Tristes sombras by Lola Ancira

Tristes sombras by Lola Ancira

autor:Lola Ancira [ANCIRA, LOLA]
La lengua: eng
Format: epub
editor: Editorial Paraíso Perdido
publicado: 2021-04-27T17:37:24+00:00


VENGANZA DE MARFIL

I

ENUGU, NIGERIA, 1940

Cuatro hombres armados se habían escabullido entre la hierba alta hasta llegar al paquidermo. El dardo dio justo en el blanco: el costado izquierdo. Una cría recién nacida estaba parada a su lado. A pesar de que la ahuyentaron a culatazos, apenas se alejó unos metros.

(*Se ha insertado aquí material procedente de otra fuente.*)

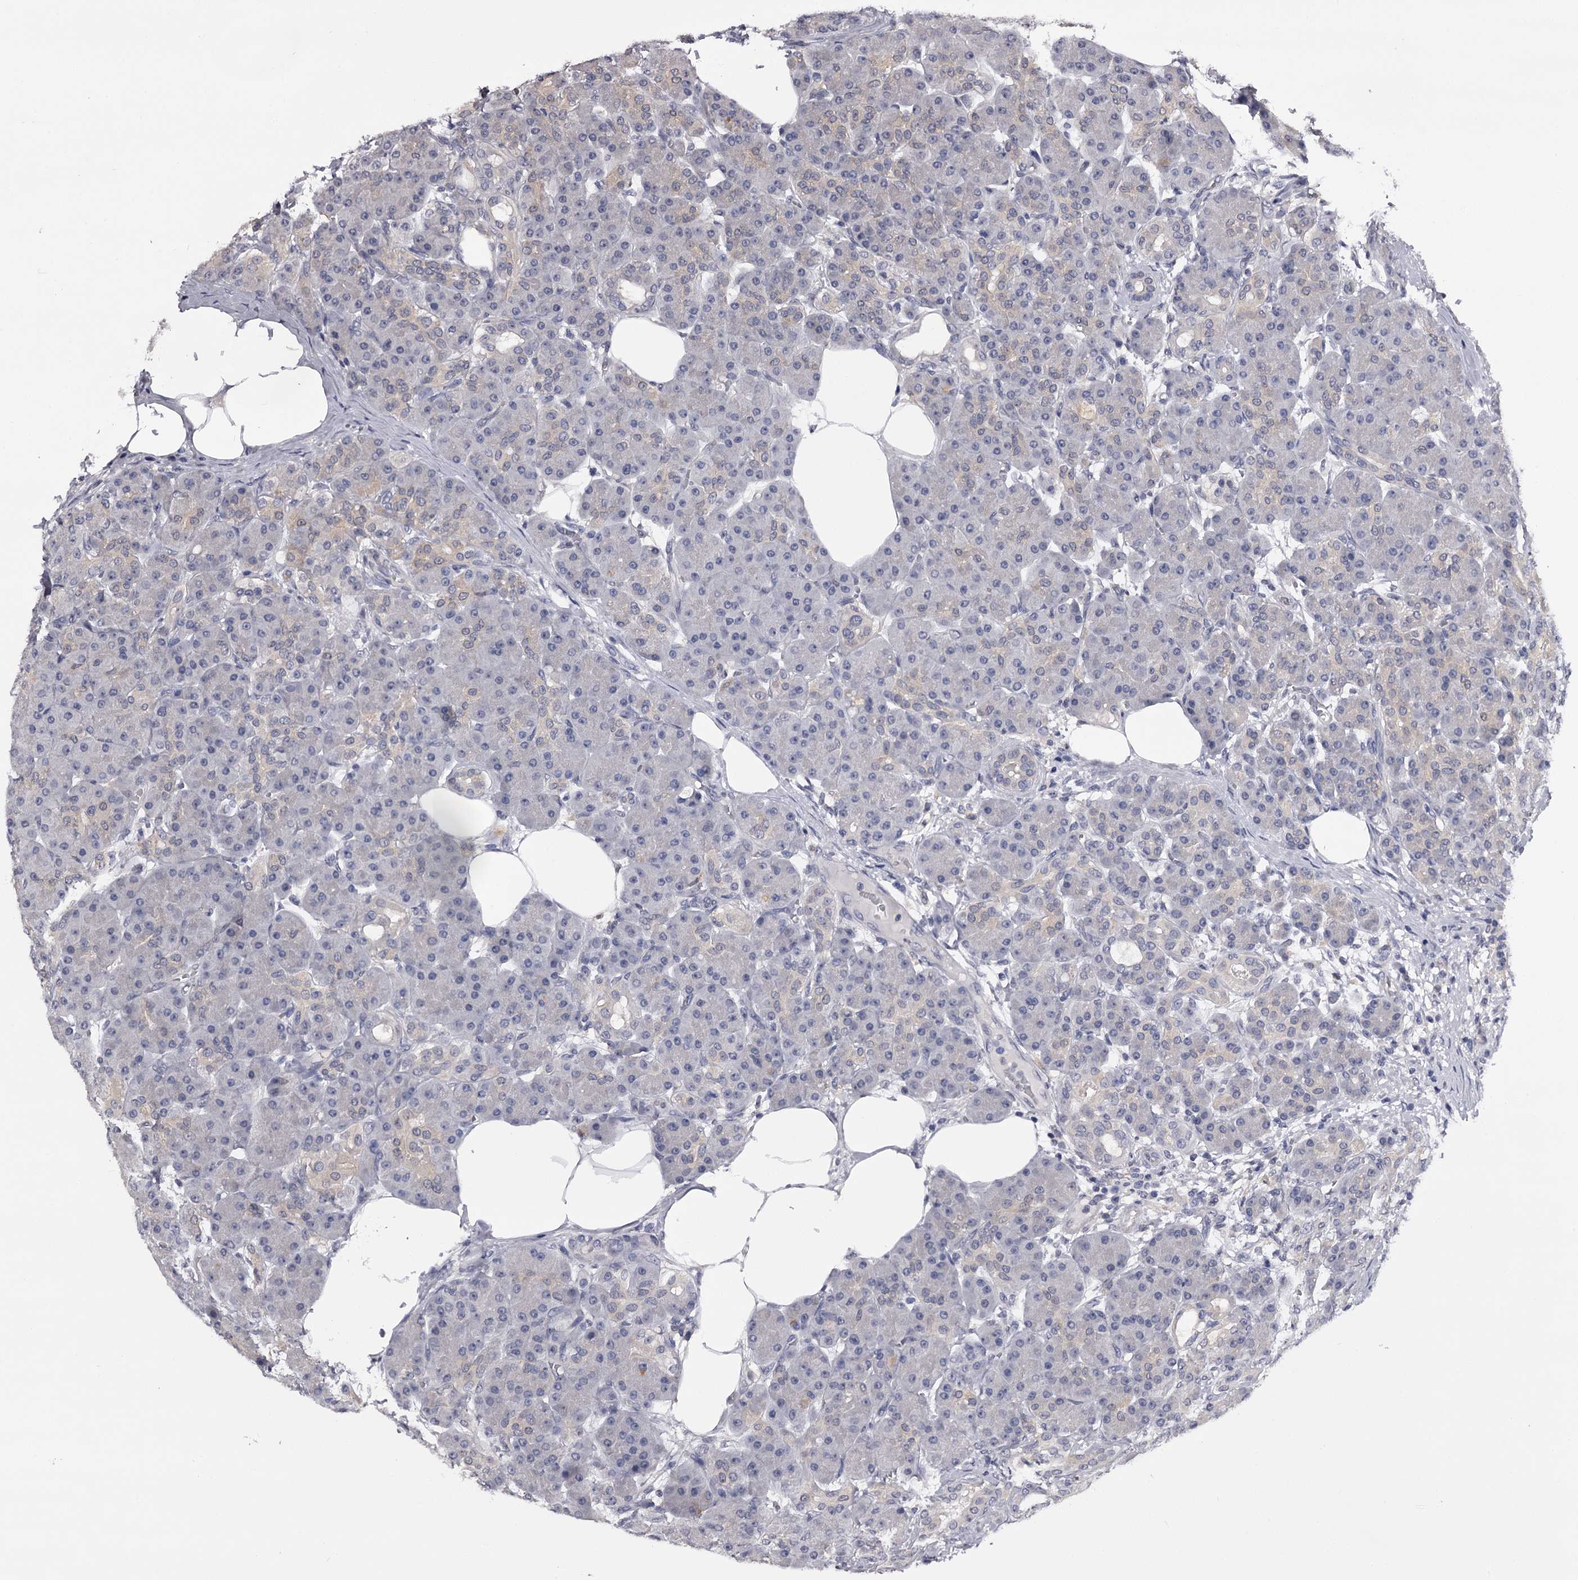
{"staining": {"intensity": "negative", "quantity": "none", "location": "none"}, "tissue": "pancreas", "cell_type": "Exocrine glandular cells", "image_type": "normal", "snomed": [{"axis": "morphology", "description": "Normal tissue, NOS"}, {"axis": "topography", "description": "Pancreas"}], "caption": "Micrograph shows no significant protein positivity in exocrine glandular cells of unremarkable pancreas.", "gene": "GSTO1", "patient": {"sex": "male", "age": 63}}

Dos contrabandistas sujetaron la pesada cabeza mientras los otros descuartizaban la carne de la cara del elefante para sustraerle los colmillos. Un barrito desgarrador delató que el animal aún no estaba sedado cuando empezaron a remover los dientes. Lo hacían con rapidez, era la rutina nocturna que realizaban cada semana. Los lamentos fueron perdiendo intensidad hasta difuminarse con las respiraciones y palabras apresuradas de los hombres.

Cortar la trompa y destazar la boca era la única forma de obtener los colmillos completos, pues una tercera parte de éstos estaba incrustada en el cráneo del animal. El espectáculo de los últimos minutos de vida de aquellos elefantes era siempre el mismo: los gigantes grises recostados sobre sus patas, vibrando, con una masa sanguinolenta en la faz, los restos tirados a un lado y la trompa en una canasta: su carne era codiciada en los restaurantes de la ciudad.

Al tiempo que el elefante moría, dos estadounidenses que pagaron más de mil dólares por cada uno de los colmillos bebían whisky en el bar de un lujoso hotel. Habían planeado que uno sería tallado para crear las últimas diez teclas de un piano y figurillas; el otro sería esculpido como ornamentación. Brindaban por su adquisición. Dentro de dos noches estarían a bordo del SS America de vuelta a Houston con el tesoro.

Cuando los cazadores terminaron, cada par tomó un colmillo y huyeron. Sabían que atracadores de otras comunidades no tardarían en aparecer a pesar de que varios tramperos estaban en la orilla opuesta prestos a distraerlos: los barritos del elefante atraerían algún vehículo.

Les temían porque eran tan prácticos como ellos. Disparaban sin dudar. Los cazadores ya habían perdido así a varios miembros, e incluso uno de los hijos de Aamil, el mejor tirador, perdió la movilidad de la cintura hacia abajo debido al tiro que recibió en la columna vertebral.

La comunicación deficiente por radio sólo permitía frases cortas. Lo último que escuchó Aamil fue «dos minutos». Se retiraron del lugar con el tiempo justo para escabullirse.

Con la ayuda de tres personas más lograron subir los colmillos a una camioneta destartalada. Huyeron entre silbidos de balas y las luces de los faros del vehículo de los ladrones que les ordenaban detenerse. Los que viajaban en la parte trasera divisaron que el Jeep se detuvo ante el cadáver y el pequeño elefante que, de nuevo, estaba pegado al cuerpo de su madre inmóvil.

Todo rastro de músculo y sangre fue removido, los colmillos quedaron limpios antes de las cinco de la mañana. Eran buenas piezas, cada una con un peso superior a los ciento veinte kilos. Sabían que no recibirán ni una cuarta parte de la cantidad en la que serían vendidas en el mercado negro, pero el pago alcanzaría para que sus familias no pasaran hambre hasta la siguiente cacería.